Mieliśmy również Jacka Rempałę (złoty medal Młodzieżowych Drużynowych Mistrzostw Polski - 1991) i jego syna Krystiana Rempałę (złoty medal w drużynie w Mistrzostwach Europy Juniorów – 2015).
Takich przykładów „z ojca na syna” było sporo na arenie międzynarodowej.

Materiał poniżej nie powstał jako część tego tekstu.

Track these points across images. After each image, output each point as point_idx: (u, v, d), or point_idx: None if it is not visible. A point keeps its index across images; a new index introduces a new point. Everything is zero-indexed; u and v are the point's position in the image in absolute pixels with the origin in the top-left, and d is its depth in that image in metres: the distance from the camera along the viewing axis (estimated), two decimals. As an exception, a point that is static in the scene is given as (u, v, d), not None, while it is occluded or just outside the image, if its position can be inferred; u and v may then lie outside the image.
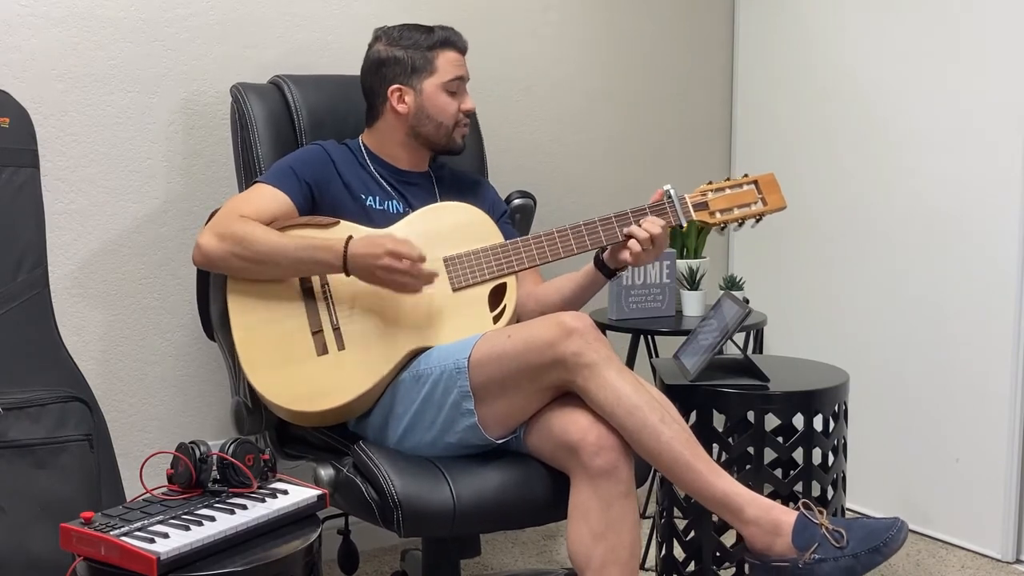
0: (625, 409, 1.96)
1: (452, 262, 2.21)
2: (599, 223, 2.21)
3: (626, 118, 3.28)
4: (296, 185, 2.22)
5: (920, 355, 2.98)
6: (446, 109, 2.31)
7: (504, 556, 2.88)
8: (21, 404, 2.06)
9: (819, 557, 1.89)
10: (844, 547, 1.89)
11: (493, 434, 2.05)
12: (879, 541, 1.89)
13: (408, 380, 2.11)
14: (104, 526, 1.64)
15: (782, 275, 3.35)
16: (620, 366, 2.00)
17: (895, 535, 1.89)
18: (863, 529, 1.92)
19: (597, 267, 2.26)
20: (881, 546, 1.89)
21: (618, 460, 1.97)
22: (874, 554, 1.88)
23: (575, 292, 2.30)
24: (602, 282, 2.29)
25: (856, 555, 1.89)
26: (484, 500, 2.03)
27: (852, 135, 3.13)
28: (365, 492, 2.02)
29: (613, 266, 2.24)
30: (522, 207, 2.57)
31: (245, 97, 2.42)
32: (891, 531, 1.90)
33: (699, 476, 1.96)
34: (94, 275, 2.50)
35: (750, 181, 2.26)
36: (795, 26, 3.29)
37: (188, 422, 2.63)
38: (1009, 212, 2.75)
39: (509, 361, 2.00)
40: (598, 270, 2.26)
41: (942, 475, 2.95)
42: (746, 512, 1.94)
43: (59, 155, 2.43)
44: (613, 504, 1.96)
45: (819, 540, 1.90)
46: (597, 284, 2.29)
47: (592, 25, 3.19)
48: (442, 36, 2.31)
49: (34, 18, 2.38)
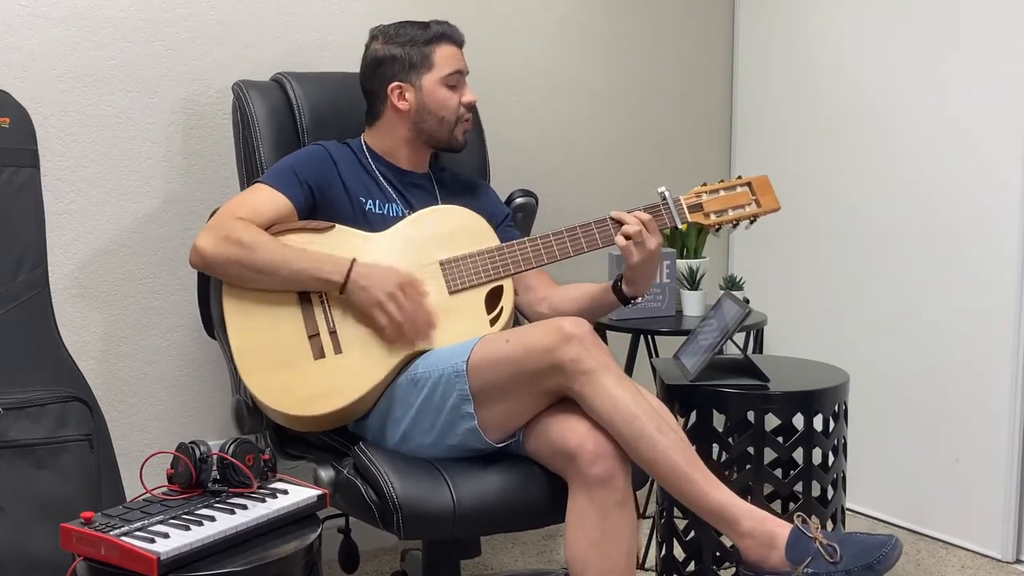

Dla przykładu wymienię parę z Danii : utytułowany Ole Bjarne Olsen (mistrz świata indywidualnie: 1971, 1975, 1978, drużynowo - 1978, 1981,1983, w parach - 1979 i w long track-u 1973) oraz jego syn Jacob Olsen, który nie był, powiem szczerze, jakimś specjalnie wybitnym żużlowcem, ale próbował jeździć, a teraz sprawdza się jako organizator imprez żużlowych.
Wędrując na Antypody- mamy dziadka Neila Josepha Streeta (menadżer i inżynier, odznaczony Orderem Australii za zasługi dla żużla) i jego zięcia Phila Johna Crumpa (mistrz świata w drużynie 1976) oraz jednak najbardziej z nich utytułowanego przedstawiciela trzeciego już pokolenia tej żużlowej rodziny - Jasona Crumpa (mistrz świata drużynowo: 1999, 2001, 2002 oraz indywidualnie: 2004, 2006, 2009).Ten ostatni – rudzielec, potrafiący grać na nerwach kibicom, i przez to niemiłosiernie nieraz przez nich wygwizdywany, choćby we Wrocławiu - przeszedł do annałów historii żużla na kontynencie australijskim.
Wreszcie z Nowej Zelandii Barry Briggs (mistrz świata indywidualnie 1957,1958, 1964, 1966 jako reprezentant Nowej Zelandią oraz mistrz świata w drużynie 1968 i 1971 jako reprezentant Wielkiej Brytanii) i jego syn Tony Briggs (srebro w Indywidualnych Mistrzostwach Świata Juniorów 1980 –jako zawodnik Nowej Zelandii).
To tylko kilka przykładów z wielu. Innych starczyłoby na parę artykułów. Może zresztą warto kontynuować te żużlowe sagi ? Co Państwo na to?